[Task brief] Among the entries below, please repeat exactly and only the lines from the line containing "M64,282L73,289L56,311L41,299L53,283L60,288Z" to the line containing "M1,171L24,198L67,235L119,269", both lines included.

-------- Recorded information

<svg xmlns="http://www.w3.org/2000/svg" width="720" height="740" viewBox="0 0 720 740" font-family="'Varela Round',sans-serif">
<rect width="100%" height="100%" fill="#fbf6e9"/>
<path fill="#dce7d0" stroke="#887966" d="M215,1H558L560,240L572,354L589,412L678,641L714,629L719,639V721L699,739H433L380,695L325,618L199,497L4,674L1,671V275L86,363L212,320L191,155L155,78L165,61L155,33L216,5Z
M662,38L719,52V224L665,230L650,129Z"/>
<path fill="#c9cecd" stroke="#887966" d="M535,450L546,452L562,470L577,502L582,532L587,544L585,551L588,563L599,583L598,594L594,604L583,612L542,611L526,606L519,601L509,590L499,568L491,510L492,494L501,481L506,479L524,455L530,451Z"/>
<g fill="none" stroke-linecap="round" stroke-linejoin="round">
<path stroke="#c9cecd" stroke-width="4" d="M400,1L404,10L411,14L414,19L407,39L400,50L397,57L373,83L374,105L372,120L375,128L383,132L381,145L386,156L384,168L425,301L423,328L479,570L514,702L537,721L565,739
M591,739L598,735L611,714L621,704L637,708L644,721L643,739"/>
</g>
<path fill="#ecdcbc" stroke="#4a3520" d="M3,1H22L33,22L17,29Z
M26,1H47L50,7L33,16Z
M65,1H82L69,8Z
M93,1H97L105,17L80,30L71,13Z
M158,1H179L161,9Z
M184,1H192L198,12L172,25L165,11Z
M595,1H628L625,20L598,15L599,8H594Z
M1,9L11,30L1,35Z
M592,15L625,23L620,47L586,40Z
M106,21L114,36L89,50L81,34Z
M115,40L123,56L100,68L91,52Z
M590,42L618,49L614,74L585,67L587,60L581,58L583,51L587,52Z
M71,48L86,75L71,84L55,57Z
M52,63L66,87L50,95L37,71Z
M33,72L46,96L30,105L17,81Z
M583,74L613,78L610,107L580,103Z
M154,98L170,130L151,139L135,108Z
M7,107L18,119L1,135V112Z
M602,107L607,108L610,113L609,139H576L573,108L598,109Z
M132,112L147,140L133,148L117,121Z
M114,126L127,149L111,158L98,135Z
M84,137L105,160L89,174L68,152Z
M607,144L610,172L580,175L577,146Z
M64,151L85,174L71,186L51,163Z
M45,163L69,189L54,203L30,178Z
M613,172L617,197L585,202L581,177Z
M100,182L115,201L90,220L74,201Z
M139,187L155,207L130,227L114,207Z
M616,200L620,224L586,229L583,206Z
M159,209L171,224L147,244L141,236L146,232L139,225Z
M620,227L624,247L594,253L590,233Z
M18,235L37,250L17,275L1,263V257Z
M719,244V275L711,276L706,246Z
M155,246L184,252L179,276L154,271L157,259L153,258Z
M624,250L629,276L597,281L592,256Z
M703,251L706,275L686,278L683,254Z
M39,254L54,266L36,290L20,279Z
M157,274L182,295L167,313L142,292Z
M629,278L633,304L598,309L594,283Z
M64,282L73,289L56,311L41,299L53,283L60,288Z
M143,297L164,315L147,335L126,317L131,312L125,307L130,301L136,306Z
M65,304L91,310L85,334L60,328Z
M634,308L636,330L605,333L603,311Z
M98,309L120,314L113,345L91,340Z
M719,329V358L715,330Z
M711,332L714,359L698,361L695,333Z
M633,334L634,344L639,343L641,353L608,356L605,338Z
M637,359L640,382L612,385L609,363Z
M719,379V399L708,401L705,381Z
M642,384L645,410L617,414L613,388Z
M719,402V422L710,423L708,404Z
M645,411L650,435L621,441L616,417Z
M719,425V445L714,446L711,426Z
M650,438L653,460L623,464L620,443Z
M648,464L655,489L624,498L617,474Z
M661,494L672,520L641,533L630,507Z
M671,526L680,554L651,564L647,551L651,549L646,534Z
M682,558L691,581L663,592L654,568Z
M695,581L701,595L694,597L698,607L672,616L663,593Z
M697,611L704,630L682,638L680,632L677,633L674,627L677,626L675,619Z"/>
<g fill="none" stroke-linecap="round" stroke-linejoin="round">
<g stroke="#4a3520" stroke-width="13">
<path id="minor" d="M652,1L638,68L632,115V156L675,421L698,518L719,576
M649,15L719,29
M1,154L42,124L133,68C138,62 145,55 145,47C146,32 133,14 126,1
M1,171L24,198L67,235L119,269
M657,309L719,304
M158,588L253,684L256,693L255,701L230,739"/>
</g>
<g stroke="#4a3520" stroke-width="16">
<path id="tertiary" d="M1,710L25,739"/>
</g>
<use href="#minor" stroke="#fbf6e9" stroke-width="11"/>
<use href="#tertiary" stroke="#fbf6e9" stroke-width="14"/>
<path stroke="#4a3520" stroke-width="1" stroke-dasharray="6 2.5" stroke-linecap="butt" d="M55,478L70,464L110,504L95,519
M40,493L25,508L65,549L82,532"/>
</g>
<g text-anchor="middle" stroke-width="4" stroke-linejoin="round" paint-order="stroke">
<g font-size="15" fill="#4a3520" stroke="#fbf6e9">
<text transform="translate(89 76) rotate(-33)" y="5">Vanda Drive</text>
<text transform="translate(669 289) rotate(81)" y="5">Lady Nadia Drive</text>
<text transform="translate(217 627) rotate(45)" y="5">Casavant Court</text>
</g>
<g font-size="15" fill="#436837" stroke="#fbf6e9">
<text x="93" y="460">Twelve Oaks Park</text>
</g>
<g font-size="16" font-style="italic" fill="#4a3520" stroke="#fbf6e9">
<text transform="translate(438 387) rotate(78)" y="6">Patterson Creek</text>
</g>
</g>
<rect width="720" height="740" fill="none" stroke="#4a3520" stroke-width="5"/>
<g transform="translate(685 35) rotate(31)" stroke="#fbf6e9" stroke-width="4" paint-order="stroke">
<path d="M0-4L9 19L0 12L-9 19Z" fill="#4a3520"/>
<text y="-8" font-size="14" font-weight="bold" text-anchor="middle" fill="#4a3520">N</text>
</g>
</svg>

----------------
-------- Recorded information

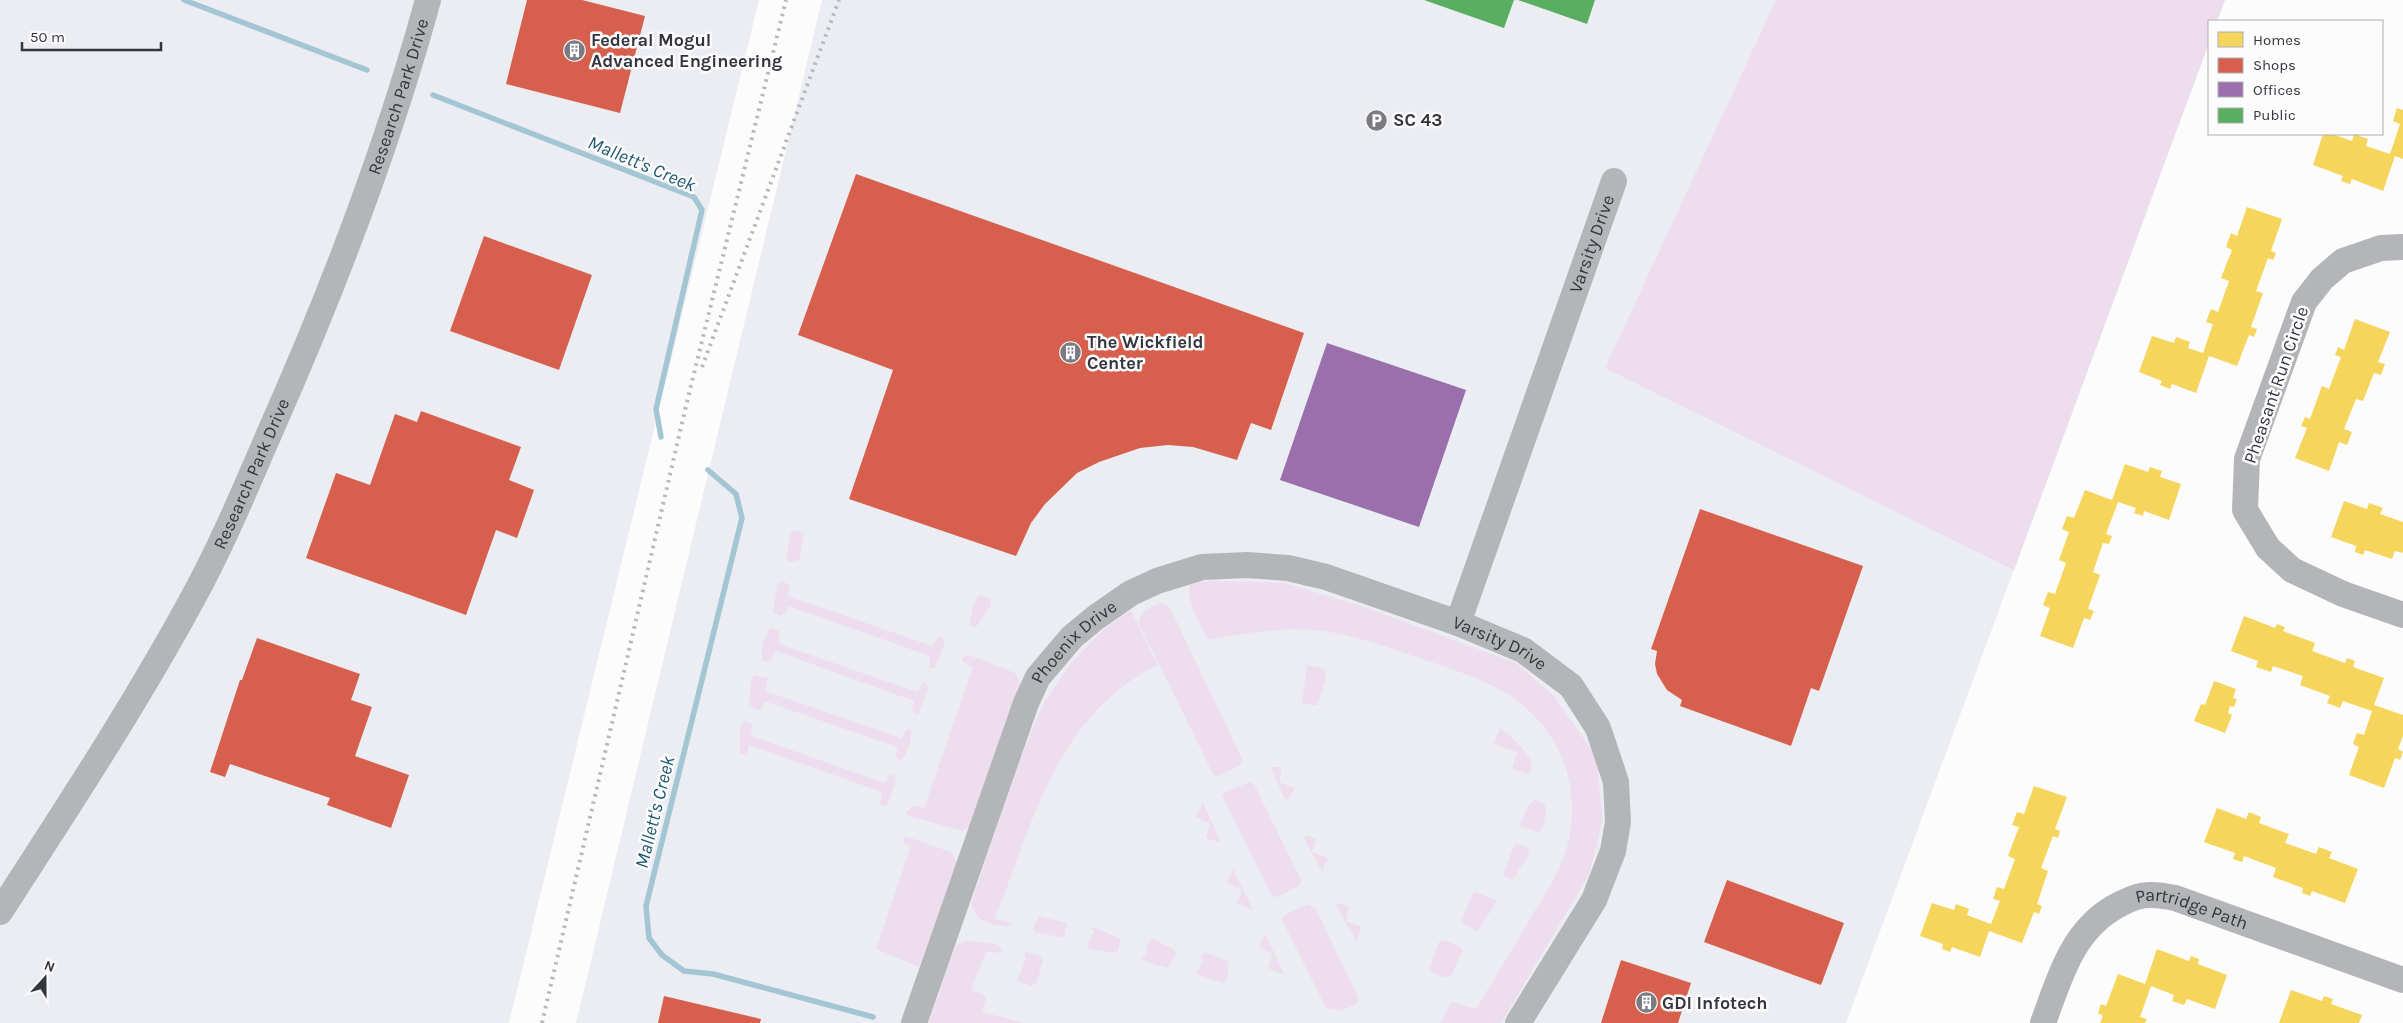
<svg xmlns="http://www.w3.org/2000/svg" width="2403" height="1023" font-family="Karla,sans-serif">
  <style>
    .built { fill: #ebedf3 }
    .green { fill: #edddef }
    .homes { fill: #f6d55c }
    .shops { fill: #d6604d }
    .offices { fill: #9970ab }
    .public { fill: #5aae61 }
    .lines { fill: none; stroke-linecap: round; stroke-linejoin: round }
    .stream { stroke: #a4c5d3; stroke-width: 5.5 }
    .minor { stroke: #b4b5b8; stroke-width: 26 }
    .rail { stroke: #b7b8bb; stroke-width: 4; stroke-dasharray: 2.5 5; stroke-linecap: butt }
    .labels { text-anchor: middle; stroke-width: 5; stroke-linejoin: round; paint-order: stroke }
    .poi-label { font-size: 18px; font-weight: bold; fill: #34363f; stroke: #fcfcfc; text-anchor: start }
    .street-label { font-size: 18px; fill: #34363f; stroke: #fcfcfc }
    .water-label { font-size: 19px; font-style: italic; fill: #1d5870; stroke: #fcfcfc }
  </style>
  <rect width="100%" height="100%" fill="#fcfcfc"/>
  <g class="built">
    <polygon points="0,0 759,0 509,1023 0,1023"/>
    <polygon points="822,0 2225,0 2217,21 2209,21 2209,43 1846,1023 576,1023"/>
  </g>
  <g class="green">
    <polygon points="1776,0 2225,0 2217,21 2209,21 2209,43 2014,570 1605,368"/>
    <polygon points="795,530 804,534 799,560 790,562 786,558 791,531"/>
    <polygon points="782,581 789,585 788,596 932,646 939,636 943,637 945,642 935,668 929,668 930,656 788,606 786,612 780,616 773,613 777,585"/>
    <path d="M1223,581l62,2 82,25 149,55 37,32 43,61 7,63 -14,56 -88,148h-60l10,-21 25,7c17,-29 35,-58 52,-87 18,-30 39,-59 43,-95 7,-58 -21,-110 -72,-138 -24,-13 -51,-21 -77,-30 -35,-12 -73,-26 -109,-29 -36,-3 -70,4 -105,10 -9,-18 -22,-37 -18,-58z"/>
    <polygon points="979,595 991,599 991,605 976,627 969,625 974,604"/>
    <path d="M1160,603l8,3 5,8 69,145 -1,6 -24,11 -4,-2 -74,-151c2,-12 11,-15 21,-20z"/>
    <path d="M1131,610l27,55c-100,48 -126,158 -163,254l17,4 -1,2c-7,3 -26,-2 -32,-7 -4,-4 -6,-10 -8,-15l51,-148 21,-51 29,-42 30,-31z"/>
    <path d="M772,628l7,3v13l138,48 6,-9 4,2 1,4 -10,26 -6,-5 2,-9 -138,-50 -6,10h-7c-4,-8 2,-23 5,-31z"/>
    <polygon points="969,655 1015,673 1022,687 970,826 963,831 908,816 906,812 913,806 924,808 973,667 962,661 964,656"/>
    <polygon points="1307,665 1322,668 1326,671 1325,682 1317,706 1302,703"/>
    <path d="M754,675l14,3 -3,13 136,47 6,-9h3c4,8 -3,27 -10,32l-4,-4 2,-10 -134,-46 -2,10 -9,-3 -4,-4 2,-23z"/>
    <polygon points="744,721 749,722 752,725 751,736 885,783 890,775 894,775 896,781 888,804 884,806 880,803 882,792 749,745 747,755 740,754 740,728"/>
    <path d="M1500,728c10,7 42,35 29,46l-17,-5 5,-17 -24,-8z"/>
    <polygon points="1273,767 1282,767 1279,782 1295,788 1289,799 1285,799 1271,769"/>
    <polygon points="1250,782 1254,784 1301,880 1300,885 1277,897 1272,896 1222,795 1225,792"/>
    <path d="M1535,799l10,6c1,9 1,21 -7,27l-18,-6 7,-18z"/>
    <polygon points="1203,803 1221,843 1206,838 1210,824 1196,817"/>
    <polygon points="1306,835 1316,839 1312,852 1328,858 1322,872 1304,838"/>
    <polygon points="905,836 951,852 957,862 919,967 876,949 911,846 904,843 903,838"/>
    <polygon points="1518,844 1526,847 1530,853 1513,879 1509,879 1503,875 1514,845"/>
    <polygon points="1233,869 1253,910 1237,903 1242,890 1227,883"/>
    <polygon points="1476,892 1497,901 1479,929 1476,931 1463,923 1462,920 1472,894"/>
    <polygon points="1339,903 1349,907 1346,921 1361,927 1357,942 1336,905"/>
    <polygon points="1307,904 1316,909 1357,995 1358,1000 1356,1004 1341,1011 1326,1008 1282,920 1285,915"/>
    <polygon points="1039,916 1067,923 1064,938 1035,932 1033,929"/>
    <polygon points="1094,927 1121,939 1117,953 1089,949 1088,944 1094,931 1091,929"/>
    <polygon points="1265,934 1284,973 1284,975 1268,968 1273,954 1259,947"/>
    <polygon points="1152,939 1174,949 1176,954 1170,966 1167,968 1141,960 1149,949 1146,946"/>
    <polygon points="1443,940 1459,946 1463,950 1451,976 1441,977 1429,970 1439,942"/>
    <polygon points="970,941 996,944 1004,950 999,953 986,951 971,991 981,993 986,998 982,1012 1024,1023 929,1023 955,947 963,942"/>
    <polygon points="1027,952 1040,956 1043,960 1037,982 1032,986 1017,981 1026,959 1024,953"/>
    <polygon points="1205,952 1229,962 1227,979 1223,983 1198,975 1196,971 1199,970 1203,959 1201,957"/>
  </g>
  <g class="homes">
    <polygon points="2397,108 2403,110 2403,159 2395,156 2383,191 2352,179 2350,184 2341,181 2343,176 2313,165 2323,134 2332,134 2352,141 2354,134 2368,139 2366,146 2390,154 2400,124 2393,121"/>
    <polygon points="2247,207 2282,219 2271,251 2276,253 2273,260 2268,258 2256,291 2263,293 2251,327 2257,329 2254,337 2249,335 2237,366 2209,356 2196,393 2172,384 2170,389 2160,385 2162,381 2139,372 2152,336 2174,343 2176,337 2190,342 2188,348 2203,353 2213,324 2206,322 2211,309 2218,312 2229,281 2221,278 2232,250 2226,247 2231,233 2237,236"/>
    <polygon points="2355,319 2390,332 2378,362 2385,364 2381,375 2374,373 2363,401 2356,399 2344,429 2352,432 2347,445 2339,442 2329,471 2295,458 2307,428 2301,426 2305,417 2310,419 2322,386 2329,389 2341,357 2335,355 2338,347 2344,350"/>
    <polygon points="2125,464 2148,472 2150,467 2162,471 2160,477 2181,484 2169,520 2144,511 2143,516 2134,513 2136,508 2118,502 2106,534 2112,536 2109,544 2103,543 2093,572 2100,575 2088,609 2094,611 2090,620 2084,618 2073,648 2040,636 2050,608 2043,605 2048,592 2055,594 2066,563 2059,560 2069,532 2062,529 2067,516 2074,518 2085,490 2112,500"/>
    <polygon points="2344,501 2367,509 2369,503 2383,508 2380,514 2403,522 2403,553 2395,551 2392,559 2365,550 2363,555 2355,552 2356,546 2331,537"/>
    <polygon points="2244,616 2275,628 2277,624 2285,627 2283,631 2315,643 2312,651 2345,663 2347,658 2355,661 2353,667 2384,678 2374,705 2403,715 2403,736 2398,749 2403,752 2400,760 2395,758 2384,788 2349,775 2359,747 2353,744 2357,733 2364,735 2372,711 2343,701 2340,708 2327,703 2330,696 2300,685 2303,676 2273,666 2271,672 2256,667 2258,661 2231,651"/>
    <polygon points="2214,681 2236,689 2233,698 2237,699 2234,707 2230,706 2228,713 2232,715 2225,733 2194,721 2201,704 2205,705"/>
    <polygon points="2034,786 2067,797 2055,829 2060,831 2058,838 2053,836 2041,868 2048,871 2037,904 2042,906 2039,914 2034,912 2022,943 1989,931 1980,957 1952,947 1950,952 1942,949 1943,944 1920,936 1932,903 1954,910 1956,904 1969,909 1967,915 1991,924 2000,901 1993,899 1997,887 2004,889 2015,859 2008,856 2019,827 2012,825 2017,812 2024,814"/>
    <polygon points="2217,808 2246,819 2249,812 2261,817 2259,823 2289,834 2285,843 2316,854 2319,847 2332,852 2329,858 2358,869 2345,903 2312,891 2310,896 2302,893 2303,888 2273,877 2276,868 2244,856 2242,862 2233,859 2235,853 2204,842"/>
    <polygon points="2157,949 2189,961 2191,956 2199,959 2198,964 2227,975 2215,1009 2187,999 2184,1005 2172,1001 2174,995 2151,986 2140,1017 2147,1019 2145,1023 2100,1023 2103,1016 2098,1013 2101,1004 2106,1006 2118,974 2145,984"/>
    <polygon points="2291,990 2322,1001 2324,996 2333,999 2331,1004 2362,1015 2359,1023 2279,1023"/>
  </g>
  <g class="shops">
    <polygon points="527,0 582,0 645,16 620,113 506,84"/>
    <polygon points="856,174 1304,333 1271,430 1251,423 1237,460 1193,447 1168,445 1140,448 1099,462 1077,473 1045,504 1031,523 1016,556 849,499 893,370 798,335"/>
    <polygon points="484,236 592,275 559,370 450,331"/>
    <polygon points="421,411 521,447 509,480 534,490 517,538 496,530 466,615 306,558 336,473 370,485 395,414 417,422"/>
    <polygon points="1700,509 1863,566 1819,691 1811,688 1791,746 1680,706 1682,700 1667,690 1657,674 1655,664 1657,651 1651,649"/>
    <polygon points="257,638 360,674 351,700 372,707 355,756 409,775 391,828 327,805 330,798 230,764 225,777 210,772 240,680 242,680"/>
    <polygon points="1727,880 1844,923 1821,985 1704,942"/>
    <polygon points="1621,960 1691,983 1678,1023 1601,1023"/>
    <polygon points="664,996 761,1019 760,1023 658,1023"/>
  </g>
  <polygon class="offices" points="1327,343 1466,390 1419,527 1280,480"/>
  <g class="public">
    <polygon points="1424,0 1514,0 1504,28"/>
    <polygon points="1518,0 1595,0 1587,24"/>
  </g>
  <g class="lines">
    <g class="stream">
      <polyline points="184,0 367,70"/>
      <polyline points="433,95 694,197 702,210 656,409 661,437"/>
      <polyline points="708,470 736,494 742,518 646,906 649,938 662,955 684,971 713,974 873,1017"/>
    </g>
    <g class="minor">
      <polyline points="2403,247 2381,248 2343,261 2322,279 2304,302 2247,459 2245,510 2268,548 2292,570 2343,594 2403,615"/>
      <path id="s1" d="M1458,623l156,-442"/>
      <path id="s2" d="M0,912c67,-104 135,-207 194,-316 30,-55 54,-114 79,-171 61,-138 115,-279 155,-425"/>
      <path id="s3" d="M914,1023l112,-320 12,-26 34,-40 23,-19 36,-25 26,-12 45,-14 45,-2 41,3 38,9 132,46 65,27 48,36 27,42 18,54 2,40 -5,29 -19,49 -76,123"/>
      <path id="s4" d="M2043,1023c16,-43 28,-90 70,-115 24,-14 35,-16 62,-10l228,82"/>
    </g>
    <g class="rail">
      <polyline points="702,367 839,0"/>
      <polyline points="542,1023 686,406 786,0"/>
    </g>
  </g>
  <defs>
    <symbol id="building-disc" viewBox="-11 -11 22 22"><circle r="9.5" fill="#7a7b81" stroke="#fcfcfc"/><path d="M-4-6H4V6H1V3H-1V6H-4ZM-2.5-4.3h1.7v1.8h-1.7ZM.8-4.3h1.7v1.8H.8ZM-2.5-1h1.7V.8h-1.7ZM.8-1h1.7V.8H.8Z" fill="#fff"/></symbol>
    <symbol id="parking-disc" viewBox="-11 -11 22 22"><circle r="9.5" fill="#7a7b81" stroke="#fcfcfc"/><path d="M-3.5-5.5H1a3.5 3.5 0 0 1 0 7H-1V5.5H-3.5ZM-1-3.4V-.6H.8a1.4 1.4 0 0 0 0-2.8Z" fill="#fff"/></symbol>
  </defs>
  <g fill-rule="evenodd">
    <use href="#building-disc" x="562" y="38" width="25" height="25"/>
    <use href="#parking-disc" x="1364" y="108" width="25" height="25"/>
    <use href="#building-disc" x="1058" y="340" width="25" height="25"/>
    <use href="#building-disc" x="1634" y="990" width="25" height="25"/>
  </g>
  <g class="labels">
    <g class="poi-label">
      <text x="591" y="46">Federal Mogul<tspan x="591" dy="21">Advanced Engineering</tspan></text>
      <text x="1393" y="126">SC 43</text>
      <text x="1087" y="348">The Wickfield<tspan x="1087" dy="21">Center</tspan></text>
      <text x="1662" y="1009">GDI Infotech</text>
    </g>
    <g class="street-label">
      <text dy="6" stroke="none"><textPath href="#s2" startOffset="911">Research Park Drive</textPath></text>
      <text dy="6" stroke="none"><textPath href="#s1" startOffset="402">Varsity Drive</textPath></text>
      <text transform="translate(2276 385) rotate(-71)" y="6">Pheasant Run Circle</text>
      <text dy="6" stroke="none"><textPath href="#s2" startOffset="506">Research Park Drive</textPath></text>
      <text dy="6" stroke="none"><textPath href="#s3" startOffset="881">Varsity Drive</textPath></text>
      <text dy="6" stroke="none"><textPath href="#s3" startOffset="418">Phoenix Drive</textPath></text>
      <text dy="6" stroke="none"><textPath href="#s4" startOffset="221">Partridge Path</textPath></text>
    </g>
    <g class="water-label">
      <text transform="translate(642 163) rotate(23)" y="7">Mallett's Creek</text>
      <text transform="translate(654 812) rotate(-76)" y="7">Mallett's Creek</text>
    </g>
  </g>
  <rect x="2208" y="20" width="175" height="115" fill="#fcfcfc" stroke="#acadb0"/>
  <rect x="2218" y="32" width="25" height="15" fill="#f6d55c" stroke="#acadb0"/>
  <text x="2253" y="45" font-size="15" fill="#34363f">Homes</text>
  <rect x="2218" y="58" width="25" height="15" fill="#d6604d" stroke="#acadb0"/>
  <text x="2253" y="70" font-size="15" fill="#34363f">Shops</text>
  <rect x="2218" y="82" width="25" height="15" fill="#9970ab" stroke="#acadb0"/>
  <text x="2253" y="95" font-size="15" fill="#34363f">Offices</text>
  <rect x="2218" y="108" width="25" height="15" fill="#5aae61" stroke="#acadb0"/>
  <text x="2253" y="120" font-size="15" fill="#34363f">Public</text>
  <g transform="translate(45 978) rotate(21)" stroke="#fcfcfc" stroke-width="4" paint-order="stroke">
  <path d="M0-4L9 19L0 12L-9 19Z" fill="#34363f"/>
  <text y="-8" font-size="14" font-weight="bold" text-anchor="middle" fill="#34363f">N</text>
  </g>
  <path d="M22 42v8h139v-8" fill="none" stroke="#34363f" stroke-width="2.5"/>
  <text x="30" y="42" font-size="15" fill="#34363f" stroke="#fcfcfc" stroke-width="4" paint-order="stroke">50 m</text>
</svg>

----------------

[Solution to this task]
M64,282L73,289L56,311L41,299L53,283L60,288Z
M143,297L164,315L147,335L126,317L131,312L125,307L130,301L136,306Z
M65,304L91,310L85,334L60,328Z
M634,308L636,330L605,333L603,311Z
M98,309L120,314L113,345L91,340Z
M719,329V358L715,330Z
M711,332L714,359L698,361L695,333Z
M633,334L634,344L639,343L641,353L608,356L605,338Z
M637,359L640,382L612,385L609,363Z
M719,379V399L708,401L705,381Z
M642,384L645,410L617,414L613,388Z
M719,402V422L710,423L708,404Z
M645,411L650,435L621,441L616,417Z
M719,425V445L714,446L711,426Z
M650,438L653,460L623,464L620,443Z
M648,464L655,489L624,498L617,474Z
M661,494L672,520L641,533L630,507Z
M671,526L680,554L651,564L647,551L651,549L646,534Z
M682,558L691,581L663,592L654,568Z
M695,581L701,595L694,597L698,607L672,616L663,593Z
M697,611L704,630L682,638L680,632L677,633L674,627L677,626L675,619Z"/>
<g fill="none" stroke-linecap="round" stroke-linejoin="round">
<g stroke="#4a3520" stroke-width="13">
<path id="minor" d="M652,1L638,68L632,115V156L675,421L698,518L719,576
M649,15L719,29
M1,154L42,124L133,68C138,62 145,55 145,47C146,32 133,14 126,1
M1,171L24,198L67,235L119,269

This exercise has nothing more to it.